Come da tradizione, non ho ricevuto risposta da nessuno su Twitter. Data la natura del servizio non me lo aspettavo. Non sono il solo - vedere l'immagine qui sotto tratta dall'account di Scoble:
Fortunatamente ho diversi buoni amici che mi hanno contattato con vari suggerimenti su come risolvere il problema. Il preferito sembrava essere un cambio di password. Non ho idea di come sia avvenuto l'hacking, soprattutto considerando che ho utilizzato una password alfanumerica di 10 caratteri che Twitter ha classificato come "buono", ma è ancora un altro esempio di come questo popolare servizio possa catturare le persone fuori.
Scoble e io potremmo non essere d'accordo su una serie di argomenti, ma sono stato grato che abbia avvertito le persone di quello che sta succedendo. L'ho chiamato per vedere se poteva farmi luce sul problema. Sfortunatamente non ha potuto e, come puoi vedere dal suo Tweetstream, non sembra che Twitter abbia affrontato la questione pubblicamente. Nemmeno gli articoli di tendenza ne parlano.
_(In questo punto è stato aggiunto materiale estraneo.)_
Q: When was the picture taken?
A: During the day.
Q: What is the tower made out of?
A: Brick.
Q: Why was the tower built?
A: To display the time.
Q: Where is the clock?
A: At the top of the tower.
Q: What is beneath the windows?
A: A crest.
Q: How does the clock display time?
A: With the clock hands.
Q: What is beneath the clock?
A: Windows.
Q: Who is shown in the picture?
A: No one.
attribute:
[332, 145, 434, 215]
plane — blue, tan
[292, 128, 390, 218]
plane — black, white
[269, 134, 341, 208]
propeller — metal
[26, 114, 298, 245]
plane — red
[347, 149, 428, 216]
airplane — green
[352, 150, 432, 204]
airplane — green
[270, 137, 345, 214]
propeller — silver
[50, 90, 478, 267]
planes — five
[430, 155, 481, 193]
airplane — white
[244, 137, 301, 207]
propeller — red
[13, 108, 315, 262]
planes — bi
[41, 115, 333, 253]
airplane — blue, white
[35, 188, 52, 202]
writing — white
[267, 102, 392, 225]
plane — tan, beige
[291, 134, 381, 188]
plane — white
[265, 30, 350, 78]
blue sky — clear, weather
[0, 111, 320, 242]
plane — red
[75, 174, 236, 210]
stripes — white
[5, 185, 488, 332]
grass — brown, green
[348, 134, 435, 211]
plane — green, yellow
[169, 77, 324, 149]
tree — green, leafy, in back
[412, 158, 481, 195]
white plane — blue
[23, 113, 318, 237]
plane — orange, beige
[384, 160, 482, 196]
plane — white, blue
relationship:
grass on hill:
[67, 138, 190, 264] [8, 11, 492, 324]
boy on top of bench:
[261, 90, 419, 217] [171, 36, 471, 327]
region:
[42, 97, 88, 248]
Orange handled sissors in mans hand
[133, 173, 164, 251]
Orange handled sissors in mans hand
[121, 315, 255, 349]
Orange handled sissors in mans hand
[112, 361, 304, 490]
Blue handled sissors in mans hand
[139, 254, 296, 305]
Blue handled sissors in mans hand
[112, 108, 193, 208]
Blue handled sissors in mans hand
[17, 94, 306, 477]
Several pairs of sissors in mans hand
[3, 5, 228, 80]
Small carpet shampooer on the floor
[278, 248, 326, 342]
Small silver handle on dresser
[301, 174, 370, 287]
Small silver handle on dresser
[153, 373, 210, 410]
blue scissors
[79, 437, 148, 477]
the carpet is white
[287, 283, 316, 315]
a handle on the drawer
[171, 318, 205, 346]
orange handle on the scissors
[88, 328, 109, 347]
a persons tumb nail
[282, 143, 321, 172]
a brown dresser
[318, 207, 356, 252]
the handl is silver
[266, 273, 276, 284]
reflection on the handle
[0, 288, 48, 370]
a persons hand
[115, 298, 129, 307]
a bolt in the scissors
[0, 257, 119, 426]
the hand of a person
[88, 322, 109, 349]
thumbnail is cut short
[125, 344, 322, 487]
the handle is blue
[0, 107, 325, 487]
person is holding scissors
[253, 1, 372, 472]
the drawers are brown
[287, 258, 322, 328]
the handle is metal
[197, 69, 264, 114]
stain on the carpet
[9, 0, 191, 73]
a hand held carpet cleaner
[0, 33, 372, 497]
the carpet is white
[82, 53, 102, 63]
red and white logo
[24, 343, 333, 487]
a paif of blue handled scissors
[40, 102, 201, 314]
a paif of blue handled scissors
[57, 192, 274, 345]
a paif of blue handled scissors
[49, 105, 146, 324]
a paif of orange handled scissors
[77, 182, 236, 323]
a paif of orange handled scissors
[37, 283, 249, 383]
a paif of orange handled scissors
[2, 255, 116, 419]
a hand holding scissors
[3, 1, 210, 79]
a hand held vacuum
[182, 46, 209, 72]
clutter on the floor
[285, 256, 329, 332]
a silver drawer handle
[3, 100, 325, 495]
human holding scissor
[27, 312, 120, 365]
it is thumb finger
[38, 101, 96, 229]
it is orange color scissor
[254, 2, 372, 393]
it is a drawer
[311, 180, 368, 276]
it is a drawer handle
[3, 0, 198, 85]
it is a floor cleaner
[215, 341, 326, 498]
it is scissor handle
Tuttavia, l'ho notato L'account di Twitterrobot è stato sospeso.
Un suggerimento molto utile è stato quello di garantire che la password utilizzata per Twitter sia unica per quel servizio. È qualcosa che avevo fatto comunque, quindi sembra che almeno un servizio che utilizzo sia stato violato o venga utilizzato per scopi poco onorevoli. Da allora ho revocato l'accesso a diversi altri servizi.
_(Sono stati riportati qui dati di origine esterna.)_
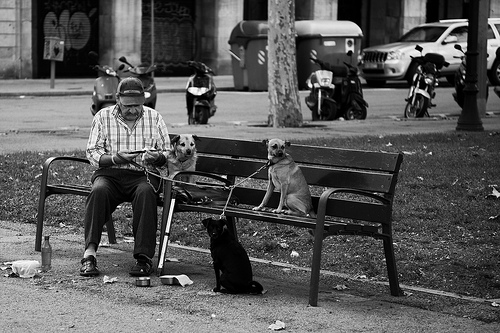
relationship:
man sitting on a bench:
[81, 78, 172, 276] [35, 134, 403, 307]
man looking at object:
[81, 78, 172, 276] [126, 149, 160, 154]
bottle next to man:
[40, 234, 51, 271] [81, 78, 172, 276]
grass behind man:
[35, 134, 403, 307] [81, 78, 172, 276]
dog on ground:
[201, 216, 264, 293] [0, 76, 499, 330]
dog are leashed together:
[202, 217, 264, 293] [164, 134, 316, 293]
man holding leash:
[81, 78, 172, 276] [115, 148, 272, 217]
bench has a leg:
[35, 134, 403, 307] [382, 235, 402, 296]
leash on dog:
[115, 148, 272, 217] [202, 217, 264, 293]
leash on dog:
[115, 148, 272, 217] [165, 134, 201, 186]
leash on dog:
[115, 148, 272, 217] [253, 139, 317, 218]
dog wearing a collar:
[253, 139, 317, 218] [266, 156, 288, 165]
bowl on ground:
[134, 274, 151, 288] [0, 76, 499, 330]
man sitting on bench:
[81, 78, 172, 276] [35, 134, 403, 307]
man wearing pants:
[81, 78, 172, 276] [84, 167, 162, 257]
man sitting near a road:
[81, 78, 172, 276] [1, 76, 498, 134]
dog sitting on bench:
[253, 139, 317, 218] [35, 134, 403, 307]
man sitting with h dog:
[81, 78, 172, 276] [202, 217, 264, 293]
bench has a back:
[35, 134, 403, 307] [170, 134, 403, 225]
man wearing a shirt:
[81, 78, 172, 276] [86, 103, 172, 173]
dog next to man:
[165, 134, 201, 186] [81, 78, 172, 276]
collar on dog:
[266, 156, 288, 165] [253, 139, 317, 218]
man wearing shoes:
[81, 78, 172, 276] [80, 254, 153, 277]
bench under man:
[35, 134, 403, 307] [81, 78, 172, 276]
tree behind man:
[266, 1, 303, 126] [81, 78, 172, 276]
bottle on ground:
[40, 234, 51, 271] [0, 76, 499, 330]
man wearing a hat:
[81, 78, 172, 276] [117, 75, 147, 106]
Secondo Dan Goodin del The Register, il problema potrebbe risiedere all'interno di OAuth:
"A meno che tu non revochi questi token [app aggiuntiva Twitter] quando cambi la password, un utente malintenzionato avrà comunque accesso al tuo account Twitter", ha affermato [Terence] Eden, che si occupa di problemi di usabilità dei clienti per una grande azienda di telecomunicazioni. "Twitter non lo rende meravigliosamente chiaro.
Qualunque sia il problema, dimostra ampiamente cosa può accadere quando un fornitore non controlla l'uso di un'API aperta. Questo è qualcosa di cui ho parlato altrove, con grande derisione dei venditori che vorrebbero pensare che "non capisco". Confido che si stiano rimangiando le parole. Le questioni di sicurezza e un atteggiamento laissez faire nei confronti delle API distruggeranno sicuramente la reputazione più velocemente della spada laser di Luke Skywalker.